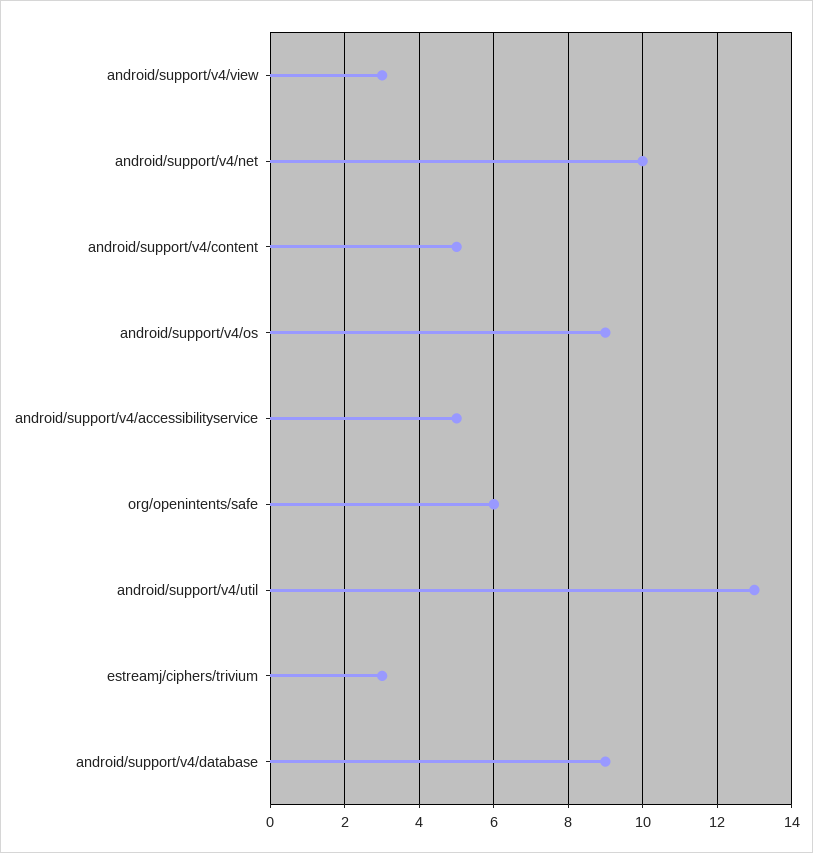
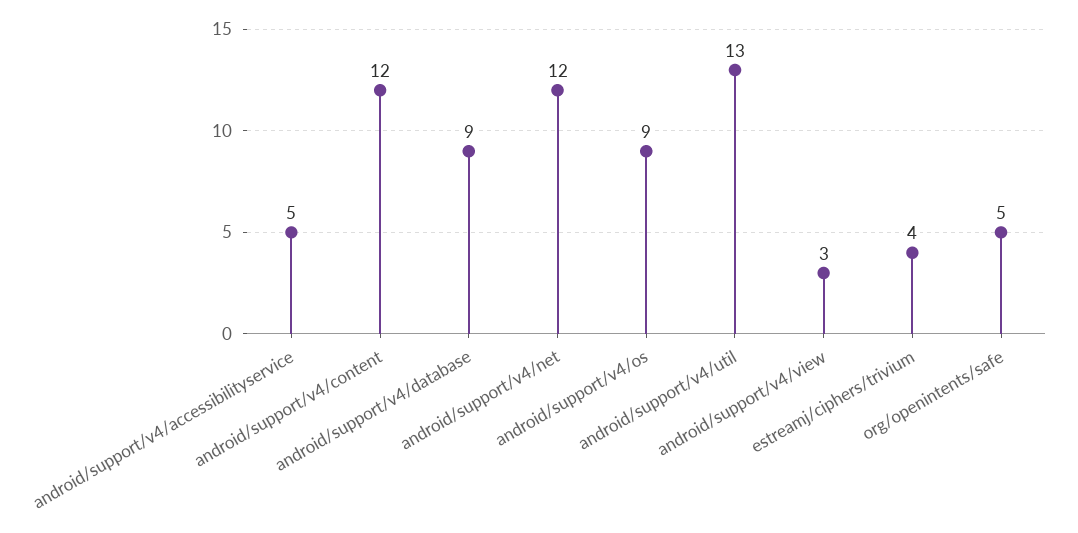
  {
    "android/support/v4/view": 3,
-   "android/support/v4/net": 10,
+   "android/support/v4/net": 12,
-   "android/support/v4/content": 5,
+   "android/support/v4/content": 12,
    "android/support/v4/os": 9,
    "android/support/v4/accessibilityservice": 5,
-   "org/openintents/safe": 6,
+   "org/openintents/safe": 5,
    "android/support/v4/util": 13,
-   "estreamj/ciphers/trivium": 3,
+   "estreamj/ciphers/trivium": 4,
    "android/support/v4/database": 9
  }

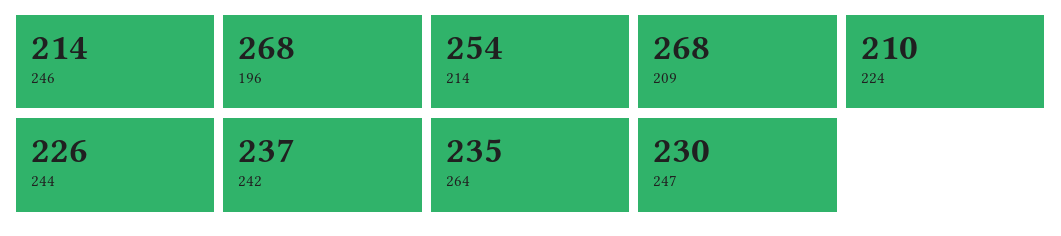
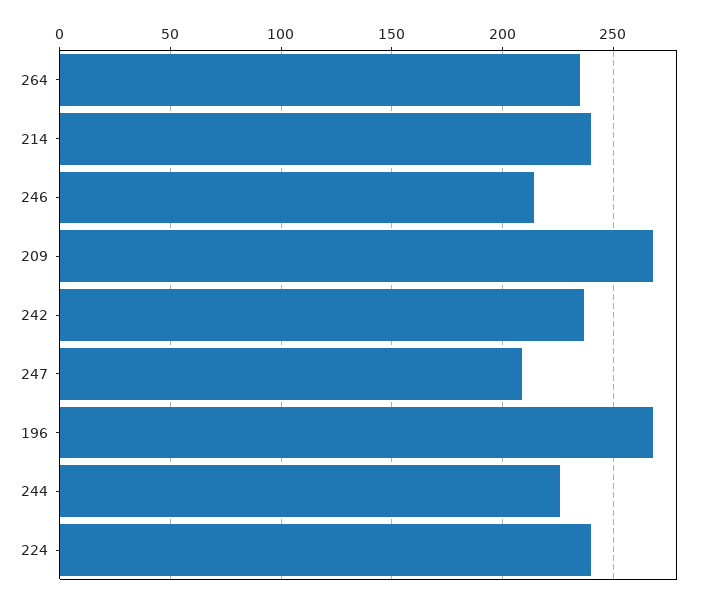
  {
    "246": 214,
    "196": 268,
-   "214": 254,
+   "214": 240,
    "209": 268,
-   "224": 210,
+   "224": 240,
    "244": 226,
    "242": 237,
    "264": 235,
-   "247": 230
+   "247": 210
  }

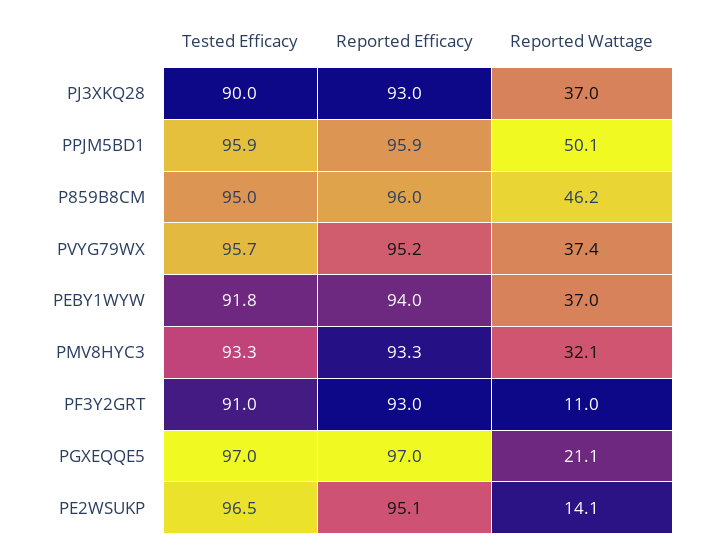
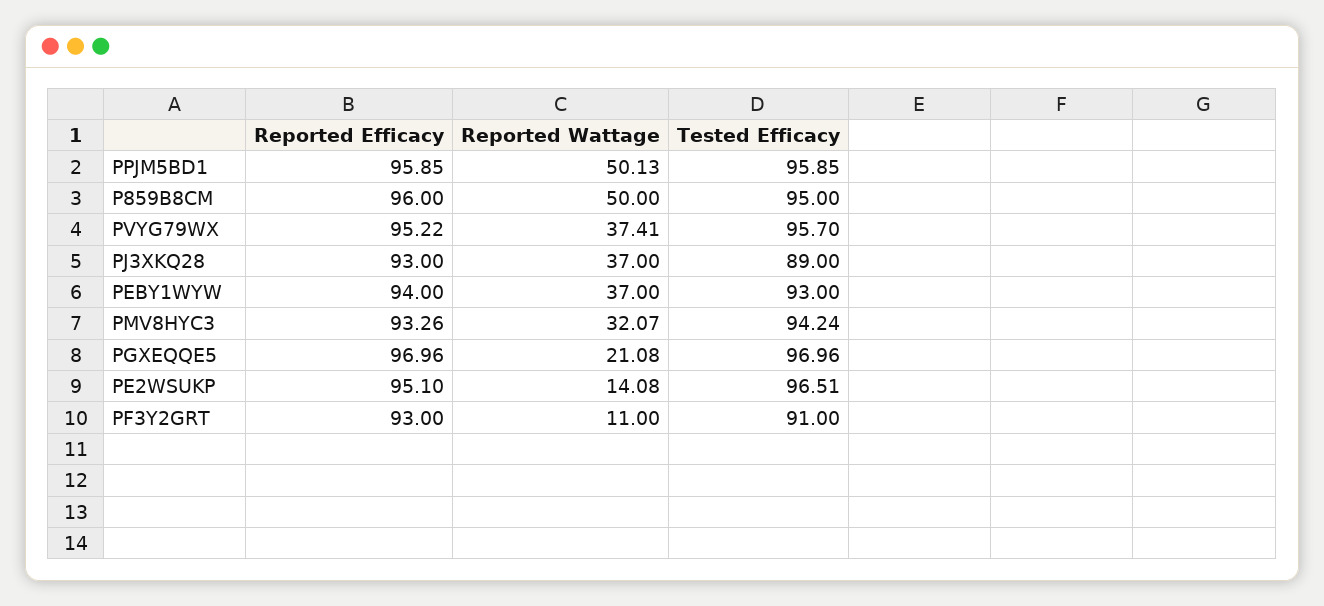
  {
    "Tested Efficacy": {
-     "PJ3XKQ28": 90,
+     "PJ3XKQ28": 89,
      "PPJM5BD1": 95.85,
      "P859B8CM": 95,
      "PVYG79WX": 95.7,
-     "PEBY1WYW": 91.8,
+     "PEBY1WYW": 93,
-     "PMV8HYC3": 93.3,
+     "PMV8HYC3": 94.24,
      "PF3Y2GRT": 91,
      "PGXEQQE5": 96.96,
      "PE2WSUKP": 96.51
    },
    "Reported Efficacy": {
      "PJ3XKQ28": 93,
      "PPJM5BD1": 95.85,
      "P859B8CM": 96,
      "PVYG79WX": 95.22,
      "PEBY1WYW": 94,
      "PMV8HYC3": 93.26,
      "PF3Y2GRT": 93,
      "PGXEQQE5": 96.96,
      "PE2WSUKP": 95.1
    },
    "Reported Wattage": {
      "PJ3XKQ28": 37,
      "PPJM5BD1": 50.13,
-     "P859B8CM": 46.2,
+     "P859B8CM": 50,
      "PVYG79WX": 37.41,
      "PEBY1WYW": 37,
      "PMV8HYC3": 32.07,
      "PF3Y2GRT": 11,
      "PGXEQQE5": 21.08,
      "PE2WSUKP": 14.08
    }
  }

● **Your assignment**:
Excluding all pictures, reproduce the records exactly as they appear above.

● **Exercise result**:
  {
    "android/support/v4/view": 3,
-   "android/support/v4/net": 10,
+   "android/support/v4/net": 12,
-   "android/support/v4/content": 5,
+   "android/support/v4/content": 12,
    "android/support/v4/os": 9,
    "android/support/v4/accessibilityservice": 5,
-   "org/openintents/safe": 6,
+   "org/openintents/safe": 5,
    "android/support/v4/util": 13,
-   "estreamj/ciphers/trivium": 3,
+   "estreamj/ciphers/trivium": 4,
    "android/support/v4/database": 9
  }

  {
    "246": 214,
    "196": 268,
-   "214": 254,
+   "214": 240,
    "209": 268,
-   "224": 210,
+   "224": 240,
    "244": 226,
    "242": 237,
    "264": 235,
-   "247": 230
+   "247": 210
  }

  {
    "Tested Efficacy": {
-     "PJ3XKQ28": 90,
+     "PJ3XKQ28": 89,
      "PPJM5BD1": 95.85,
      "P859B8CM": 95,
      "PVYG79WX": 95.7,
-     "PEBY1WYW": 91.8,
+     "PEBY1WYW": 93,
-     "PMV8HYC3": 93.3,
+     "PMV8HYC3": 94.24,
      "PF3Y2GRT": 91,
      "PGXEQQE5": 96.96,
      "PE2WSUKP": 96.51
    },
    "Reported Efficacy": {
      "PJ3XKQ28": 93,
      "PPJM5BD1": 95.85,
      "P859B8CM": 96,
      "PVYG79WX": 95.22,
      "PEBY1WYW": 94,
      "PMV8HYC3": 93.26,
      "PF3Y2GRT": 93,
      "PGXEQQE5": 96.96,
      "PE2WSUKP": 95.1
    },
    "Reported Wattage": {
      "PJ3XKQ28": 37,
      "PPJM5BD1": 50.13,
-     "P859B8CM": 46.2,
+     "P859B8CM": 50,
      "PVYG79WX": 37.41,
      "PEBY1WYW": 37,
      "PMV8HYC3": 32.07,
      "PF3Y2GRT": 11,
      "PGXEQQE5": 21.08,
      "PE2WSUKP": 14.08
    }
  }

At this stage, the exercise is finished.